WHAT TO DO: Leaving the pictures out, transcribe the records below exactly.

[Records from a collection]
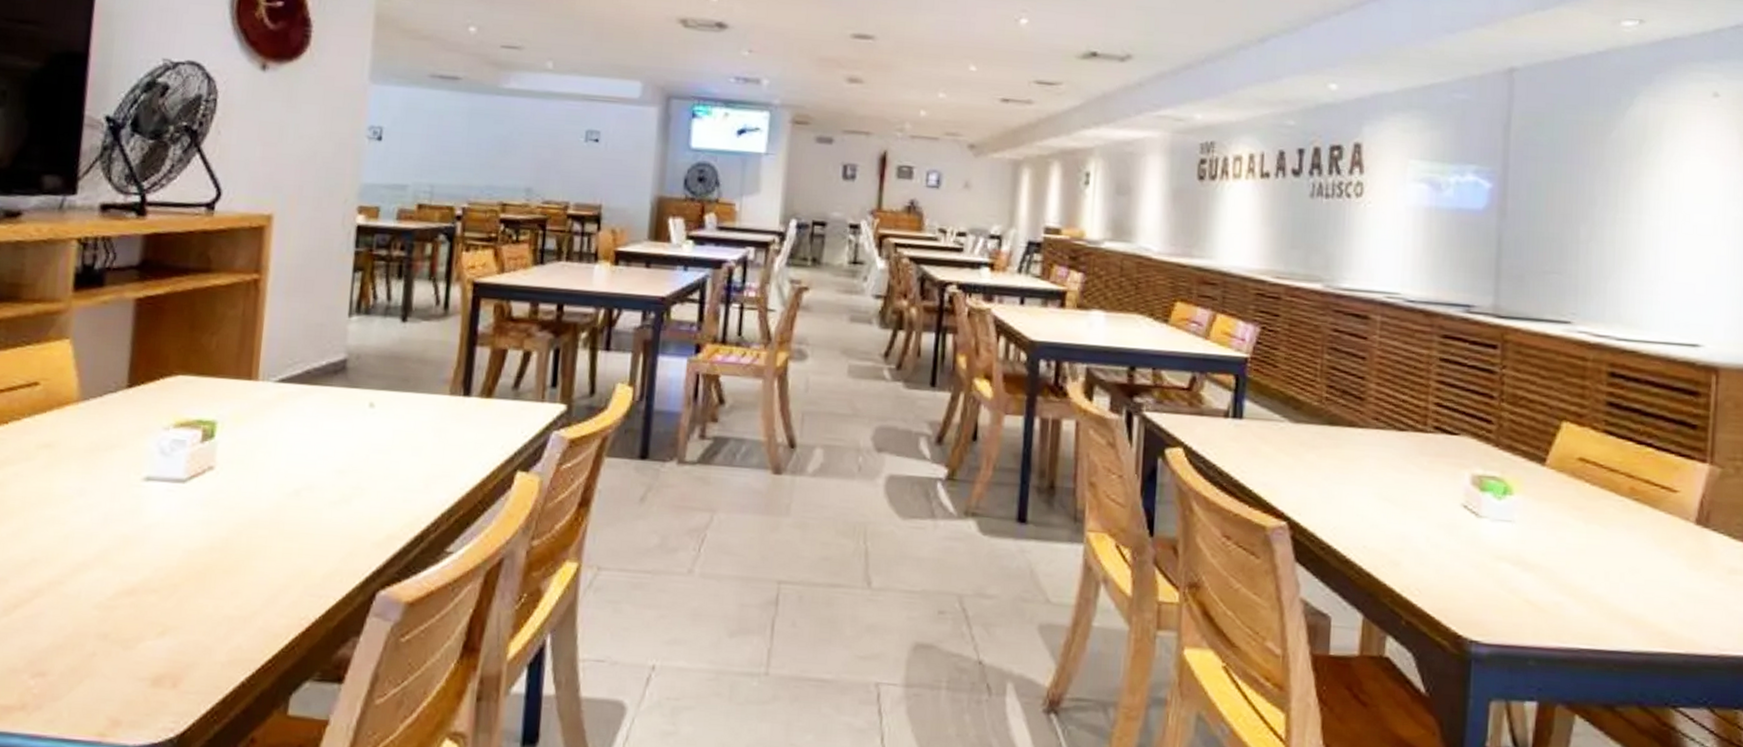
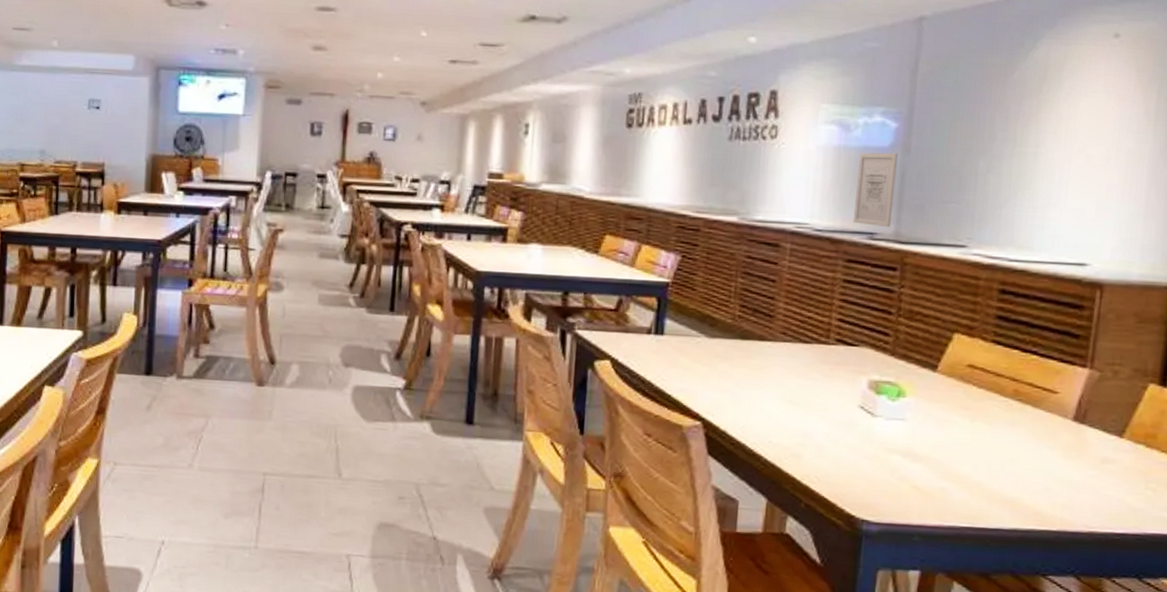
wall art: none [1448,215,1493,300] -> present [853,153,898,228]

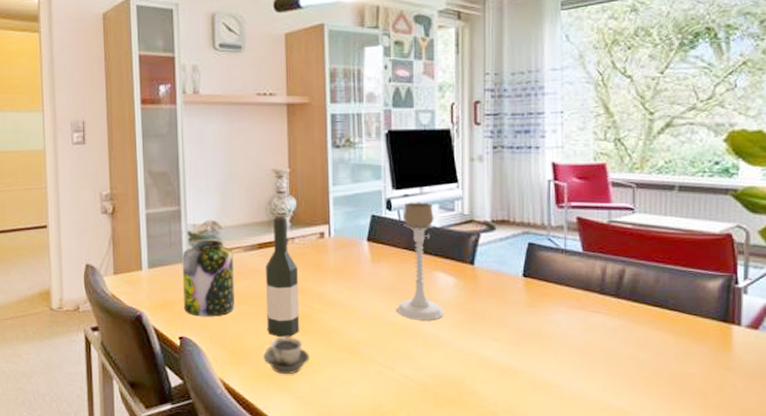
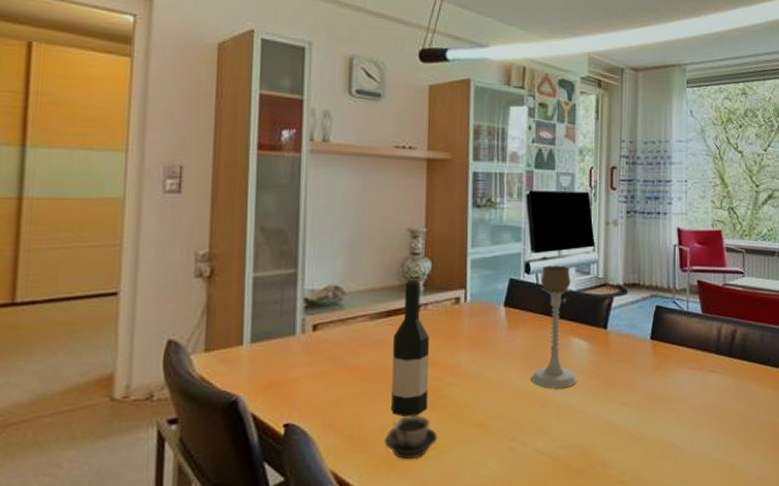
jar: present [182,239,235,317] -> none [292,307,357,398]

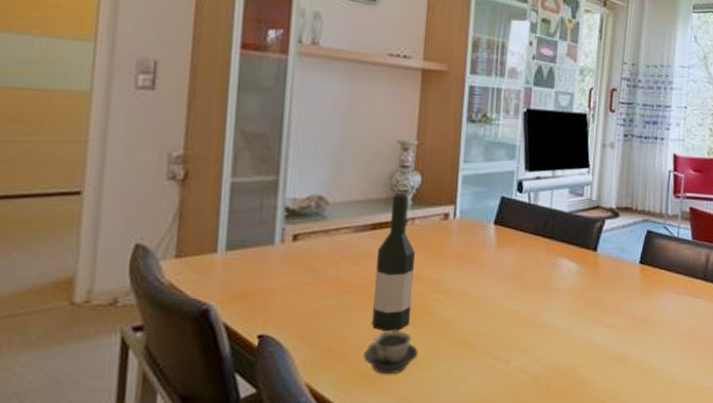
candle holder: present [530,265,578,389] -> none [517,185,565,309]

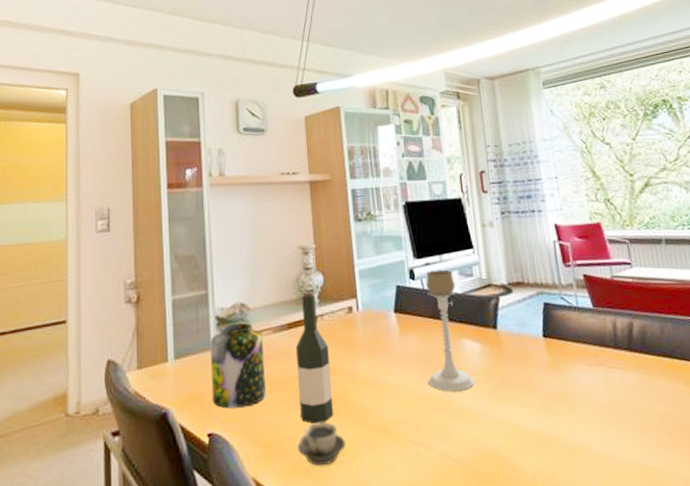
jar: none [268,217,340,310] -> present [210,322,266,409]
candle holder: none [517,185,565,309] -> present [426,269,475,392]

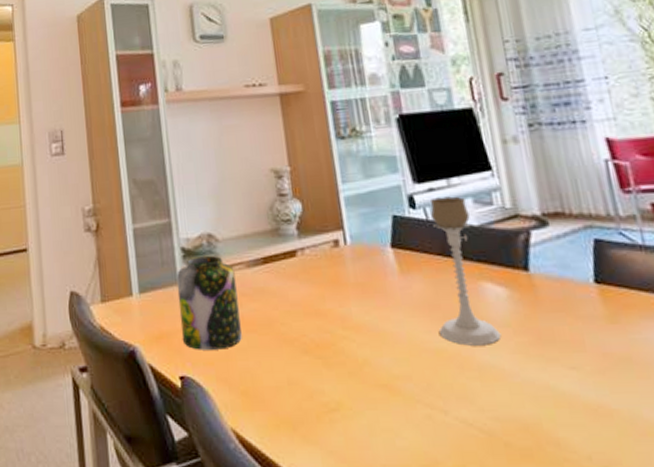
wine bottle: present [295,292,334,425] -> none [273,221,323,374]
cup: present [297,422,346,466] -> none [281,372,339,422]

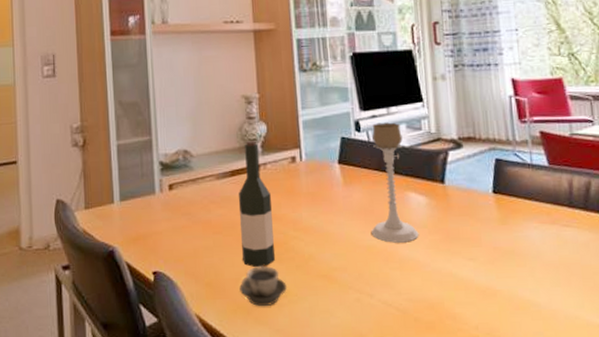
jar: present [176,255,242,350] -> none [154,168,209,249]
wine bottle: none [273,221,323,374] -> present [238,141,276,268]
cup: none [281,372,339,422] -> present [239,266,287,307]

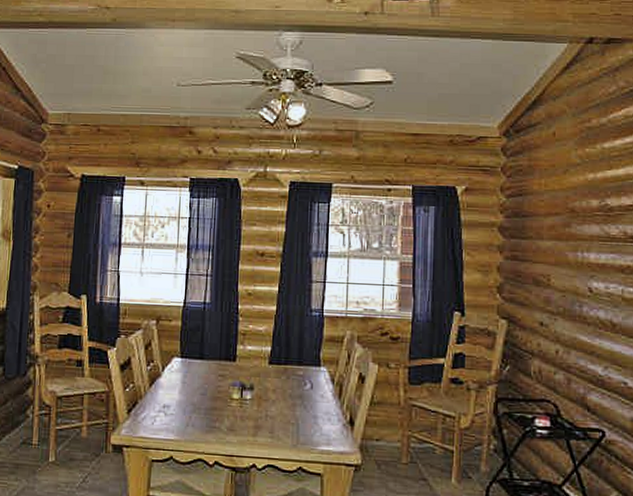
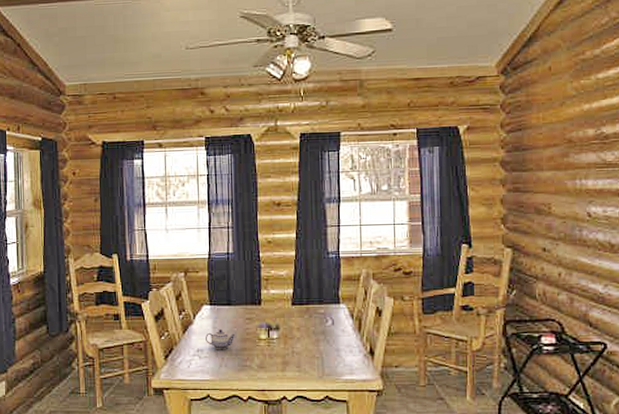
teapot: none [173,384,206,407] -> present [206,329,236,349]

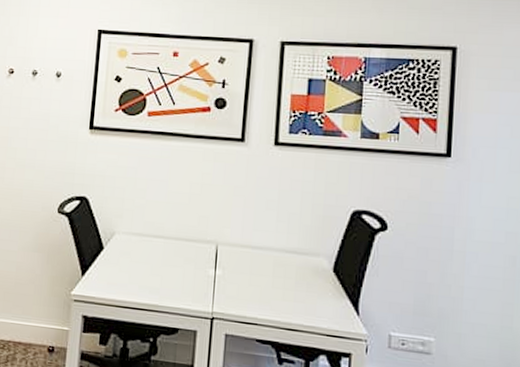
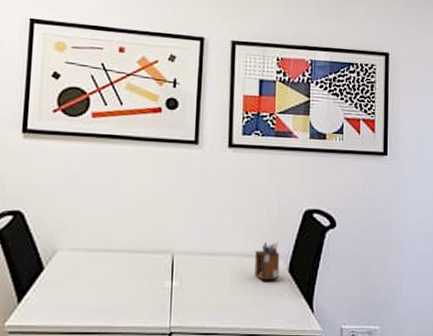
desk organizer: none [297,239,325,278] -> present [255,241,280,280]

RESULT:
wall art: none [1448,215,1493,300] -> present [853,153,898,228]

jar: present [182,239,235,317] -> none [292,307,357,398]

candle holder: present [530,265,578,389] -> none [517,185,565,309]

jar: none [268,217,340,310] -> present [210,322,266,409]
candle holder: none [517,185,565,309] -> present [426,269,475,392]

wine bottle: present [295,292,334,425] -> none [273,221,323,374]
cup: present [297,422,346,466] -> none [281,372,339,422]

jar: present [176,255,242,350] -> none [154,168,209,249]
wine bottle: none [273,221,323,374] -> present [238,141,276,268]
cup: none [281,372,339,422] -> present [239,266,287,307]

teapot: none [173,384,206,407] -> present [206,329,236,349]

desk organizer: none [297,239,325,278] -> present [255,241,280,280]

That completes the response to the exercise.